Weather showed up. She’d gone home when Lucas had been given a sleeping aid the night before, mostly to comfort the kids, and hustled back in as the surgeon was leaving. They talked for two minutes, out of Lucas’s earshot, and he heard them laughing, and then Weather came in and said, “You stay in bed all day, and all night, pee in a bottle like a good boy, and maybe go home tomorrow.”
“What were you laughing about?” Lucas asked. “Ah, nothing."
"What?"
"Ah, it’s pretty funny."
"What’s funny?"
"Well, they didn’t know what they were going to have to do to you last night, so when they put you on the table, they scrubbed you up and… shaved. You got what we call a winky cut.”

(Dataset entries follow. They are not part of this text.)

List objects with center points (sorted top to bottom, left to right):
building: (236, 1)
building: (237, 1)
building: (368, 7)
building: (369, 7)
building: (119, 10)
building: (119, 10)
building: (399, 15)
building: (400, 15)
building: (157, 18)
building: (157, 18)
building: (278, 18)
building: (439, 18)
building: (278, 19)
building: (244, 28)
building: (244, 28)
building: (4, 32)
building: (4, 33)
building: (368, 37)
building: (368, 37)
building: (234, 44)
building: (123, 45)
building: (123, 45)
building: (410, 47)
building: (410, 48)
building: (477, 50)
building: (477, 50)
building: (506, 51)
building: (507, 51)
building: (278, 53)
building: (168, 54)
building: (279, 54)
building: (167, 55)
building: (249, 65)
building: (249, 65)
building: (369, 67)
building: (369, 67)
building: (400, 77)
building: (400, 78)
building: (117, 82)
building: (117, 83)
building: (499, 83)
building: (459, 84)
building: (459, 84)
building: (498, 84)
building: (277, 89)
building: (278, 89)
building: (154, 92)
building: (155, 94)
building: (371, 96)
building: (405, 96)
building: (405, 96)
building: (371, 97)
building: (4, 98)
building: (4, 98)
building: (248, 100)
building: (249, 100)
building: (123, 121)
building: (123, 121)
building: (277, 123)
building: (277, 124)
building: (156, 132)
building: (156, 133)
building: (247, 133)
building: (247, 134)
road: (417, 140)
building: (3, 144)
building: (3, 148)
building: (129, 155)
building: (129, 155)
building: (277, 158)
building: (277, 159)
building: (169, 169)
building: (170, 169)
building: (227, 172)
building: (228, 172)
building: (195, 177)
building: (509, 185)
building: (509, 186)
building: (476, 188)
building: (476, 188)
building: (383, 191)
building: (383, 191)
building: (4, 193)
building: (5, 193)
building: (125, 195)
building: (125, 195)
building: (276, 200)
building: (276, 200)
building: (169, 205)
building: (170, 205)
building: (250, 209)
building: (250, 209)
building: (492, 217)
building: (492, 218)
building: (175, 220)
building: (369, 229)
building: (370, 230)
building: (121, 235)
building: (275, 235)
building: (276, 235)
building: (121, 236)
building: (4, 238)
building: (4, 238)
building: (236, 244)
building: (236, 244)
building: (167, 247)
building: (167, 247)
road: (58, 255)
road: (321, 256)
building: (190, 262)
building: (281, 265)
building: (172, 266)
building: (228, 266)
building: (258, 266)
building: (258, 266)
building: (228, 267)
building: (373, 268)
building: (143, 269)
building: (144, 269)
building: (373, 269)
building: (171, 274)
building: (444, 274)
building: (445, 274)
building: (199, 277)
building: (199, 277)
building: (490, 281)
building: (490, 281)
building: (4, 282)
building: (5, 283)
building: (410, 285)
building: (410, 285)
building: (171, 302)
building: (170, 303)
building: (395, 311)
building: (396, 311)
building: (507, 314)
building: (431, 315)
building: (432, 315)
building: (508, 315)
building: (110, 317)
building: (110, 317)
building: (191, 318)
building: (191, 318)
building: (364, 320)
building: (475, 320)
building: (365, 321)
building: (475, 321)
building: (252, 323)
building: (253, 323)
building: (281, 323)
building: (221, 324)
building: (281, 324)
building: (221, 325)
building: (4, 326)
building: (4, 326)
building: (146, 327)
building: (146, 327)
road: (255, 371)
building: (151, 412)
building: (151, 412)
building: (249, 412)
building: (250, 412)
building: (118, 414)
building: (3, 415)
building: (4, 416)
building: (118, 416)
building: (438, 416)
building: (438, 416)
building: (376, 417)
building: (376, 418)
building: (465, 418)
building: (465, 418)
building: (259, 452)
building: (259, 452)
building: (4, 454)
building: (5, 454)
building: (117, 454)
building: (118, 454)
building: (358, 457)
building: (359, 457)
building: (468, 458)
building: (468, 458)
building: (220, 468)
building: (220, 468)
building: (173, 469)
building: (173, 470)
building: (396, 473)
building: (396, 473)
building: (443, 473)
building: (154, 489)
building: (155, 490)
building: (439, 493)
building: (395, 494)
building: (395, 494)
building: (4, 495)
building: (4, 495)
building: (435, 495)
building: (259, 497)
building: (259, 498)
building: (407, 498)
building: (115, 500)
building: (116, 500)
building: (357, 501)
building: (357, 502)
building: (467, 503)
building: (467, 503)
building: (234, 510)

“Aww…” Lucas pulled the robe apart and looked. A nether Mohawk, actually, both sides shaved, with a strip left up the middle. “Awww, man…”
They gave him Egg Beaters and a muffin for breakfast, which the breakfast lady said was heart- healthy, but seemed to Lucas to be nutrition deadly. There couldn’t have been more than fifty calories in it.
“Quit complaining,” Weather said. “There are little children starving in Texas.”
Anson showed up at eight o’clock, as Weather was gathering up her purse to leave. She stayed to listen. Lucas told the story again, in minute detail and gave Anson his car keys, and Anson said he’d have a cop drive the Porsche over to Lucas’s place. “He might want to take a dogleg through Milwaukee, first. He’s kind of a motorhead,” he said, and Lucas said, “He probably shouldn’t; I’m not in that good a mood.”
“You saw the shooter."
"Yeah, but I couldn’t positively identify him if I saw him again,” Lucas said. “I saw him twice, once when he stuck his head in the door, and once in the alley. He had a mustache and sunglasses, and the sunglasses should have tipped me off… In the alley, I only got to look at him for half a second before I started tap- dancing.”
And he remembered: “By the way, about two minutes after I got shot, in the ambulance, I called Alyssa Austin. She was at home.”